The result: shortages, shipping delays and higher prices driven by a complex mix of global problems, said Scott Paul, president and CEO of the Alliance for American Manufacturing.

“There are a lot of different variables,” Paul said. “Is shipping a limitation? Are materials a limitation? Or is it simply that people want things faster than is possible with all the resources to make this happen? “

Paul said that while not all buyers will find exactly what they are looking for in time, especially if they are looking for cars or trucks, “things are getting better day by day and week by week, so I think the hype will outweigh the effect.”

“There are many cases where I think both manufacturers and retailers are trying to get the most out of this, and I have to imagine that there will be much less consumer disappointment than one might anticipate,” he continued.

The business group of major retailers, the Retail Industry Leaders Association (RILA), expressed optimism for the holiday shopping season.

“Supply chain disruptions and talent shortages are problematic, but if any muscle has shown itself in the last two years, it is resilience. Leading retailers are working around the clock to make sure they meet customer demands this holiday season and look forward to fully meeting their customers, ”said Michael Hanson, RILA’s senior executive vice president of public affairs.

Hanson said the Biden administration could do more to ease supply chain congestion, such as addressing dislocation of containers for return and committing to data infrastructure standards for visibility and planning at ports.

Republicans have argued that Biden, in particular, has made the worker shortage worse with his vaccine or testing mandate for companies with 100 or more employees, which has a Jan.4 deadline for companies to comply, but faces legal challenges. .

More than 40 Republican senators earlier this month formally mobilized to disapprove and overturn Biden’s term.

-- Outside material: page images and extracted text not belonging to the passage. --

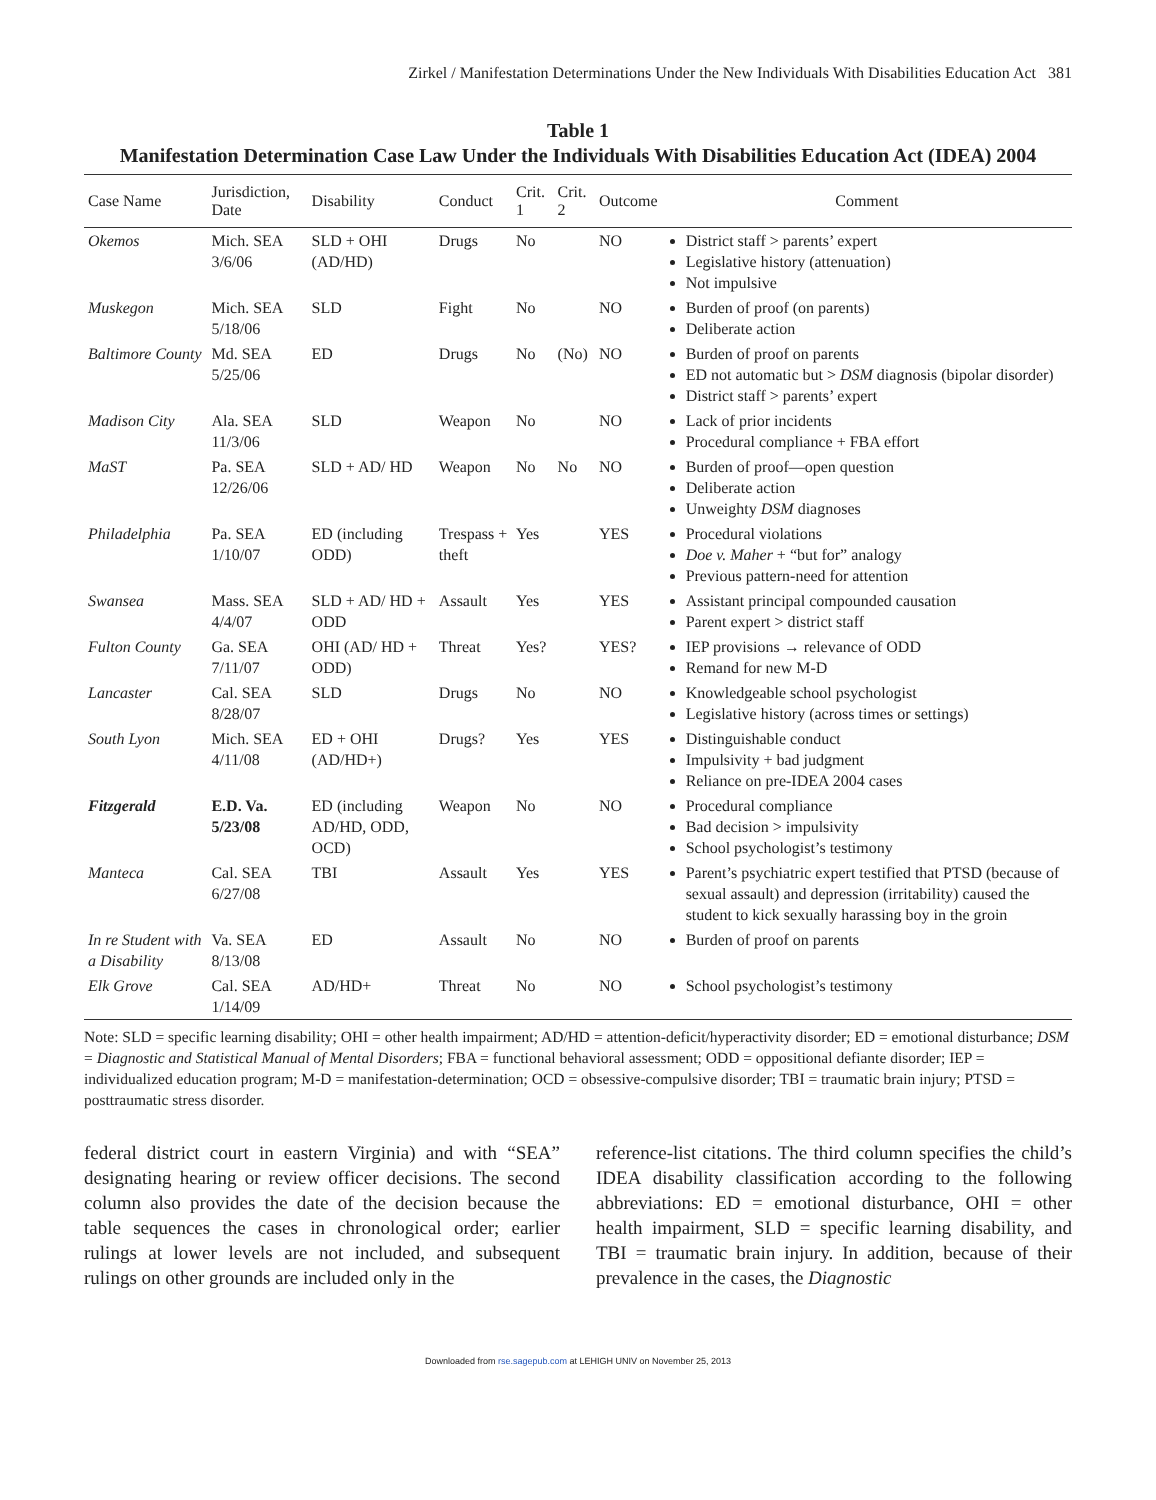Zirkel / Manifestation Determinations Under the New Individuals With Disabilities Education Act 381
Table 1
Manifestation Determination Case Law Under the Individuals With Disabilities Education Act (IDEA) 2004
| Case Name | Jurisdiction, Date | Disability | Conduct | Crit. 1 | Crit. 2 | Outcome | Comment |
| --- | --- | --- | --- | --- | --- | --- | --- |
| Okemos | Mich. SEA 3/6/06 | SLD + OHI (AD/HD) | Drugs | No | | NO | District staff > parents’ expert Legislative history (attenuation) Not impulsive |
| Muskegon | Mich. SEA 5/18/06 | SLD | Fight | No | | NO | Burden of proof (on parents) Deliberate action |
| Baltimore County | Md. SEA 5/25/06 | ED | Drugs | No | (No) | NO | Burden of proof on parents ED not automatic but > DSM diagnosis (bipolar disorder) District staff > parents’ expert |
| Madison City | Ala. SEA 11/3/06 | SLD | Weapon | No | | NO | Lack of prior incidents Procedural compliance + FBA effort |
| MaST | Pa. SEA 12/26/06 | SLD + AD/ HD | Weapon | No | No | NO | Burden of proof—open question Deliberate action Unweighty DSM diagnoses |
| Philadelphia | Pa. SEA 1/10/07 | ED (including ODD) | Trespass + theft | Yes | | YES | Procedural violations Doe v. Maher + “but for” analogy Previous pattern-need for attention |
| Swansea | Mass. SEA 4/4/07 | SLD + AD/ HD + ODD | Assault | Yes | | YES | Assistant principal compounded causation Parent expert > district staff |
| Fulton County | Ga. SEA 7/11/07 | OHI (AD/ HD + ODD) | Threat | Yes? | | YES? | IEP provisions → relevance of ODD Remand for new M-D |
| Lancaster | Cal. SEA 8/28/07 | SLD | Drugs | No | | NO | Knowledgeable school psychologist Legislative history (across times or settings) |
| South Lyon | Mich. SEA 4/11/08 | ED + OHI (AD/HD+) | Drugs? | Yes | | YES | Distinguishable conduct Impulsivity + bad judgment Reliance on pre-IDEA 2004 cases |
| Fitzgerald | E.D. Va. 5/23/08 | ED (including AD/HD, ODD, OCD) | Weapon | No | | NO | Procedural compliance Bad decision > impulsivity School psychologist’s testimony |
| Manteca | Cal. SEA 6/27/08 | TBI | Assault | Yes | | YES | Parent’s psychiatric expert testified that PTSD (because of sexual assault) and depression (irritability) caused the student to kick sexually harassing boy in the groin |
| In re Student with a Disability | Va. SEA 8/13/08 | ED | Assault | No | | NO | Burden of proof on parents |
| Elk Grove | Cal. SEA 1/14/09 | AD/HD+ | Threat | No | | NO | School psychologist’s testimony |
Note: SLD = specific learning disability; OHI = other health impairment; AD/HD = attention-deficit/hyperactivity disorder; ED = emotional disturbance; DSM = Diagnostic and Statistical Manual of Mental Disorders; FBA = functional behavioral assessment; ODD = oppositional defiante disorder; IEP = individualized education program; M-D = manifestation-determination; OCD = obsessive-compulsive disorder; TBI = traumatic brain injury; PTSD = posttraumatic stress disorder.
federal district court in eastern Virginia) and with “SEA” designating hearing or review officer decisions. The second column also provides the date of the decision because the table sequences the cases in chronological order; earlier rulings at lower levels are not included, and subsequent rulings on other grounds are included only in the
reference-list citations. The third column specifies the child’s IDEA disability classification according to the following abbreviations: ED = emotional disturbance, OHI = other health impairment, SLD = specific learning disability, and TBI = traumatic brain injury. In addition, because of their prevalence in the cases, the Diagnostic
Downloaded from rse.sagepub.com at LEHIGH UNIV on November 25, 2013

Amid a labor shortage, a supply chain crisis and on the brink of the holiday season, President Biden should be working to help private companies recover from the pandemic. Instead, he is trying to force the government to make what should be a personal health decision between the people and their doctors, ”the Senator said. Cynthia lummisCynthia Marie LummisOn The Money – Biden Closes Infrastructure Week Senate Republicans Call On Colleagues To Reject Government Spending Bills Without Border Wall Funding Senate Republicans Express Concern Over TSA Cyber ​​Directives for rail and aviation MORE (R-Wyo.) He said at the time.

About 700,000 additional workers will be needed in the retail industry this holiday season due to the typical need for additional workers and current staff shortages in retail, according to projections from the National Retail Federation (NRF).

“It certainly is real,” said David French, senior vice president of government relations at NRF, when asked about the worker shortage.

“All of our members are reporting challenges in hiring, some of the larger members have accelerated salary increases and bonuses. It’s a challenge, ”he said, adding that HR departments have to build the systems to fulfill the mandate and at the same time handle the hiring of people.

The White House has argued that the vast majority of companies are not concerned that they will have trouble retaining workers because of the mandate, arguing that it will mean more certainty for companies and make people feel safe entering work.

The Occupational Safety and Health Administration said it would suspend enforcement of the business mandate after a federal appeals court reaffirmed its decision to suspend the mandate. But the White House continues to urge big business to keep going.

“Our message to businesses at this time is to move forward with measures that will make their workplaces safer and protect their workforce from COVID-19,” Psaki said this week.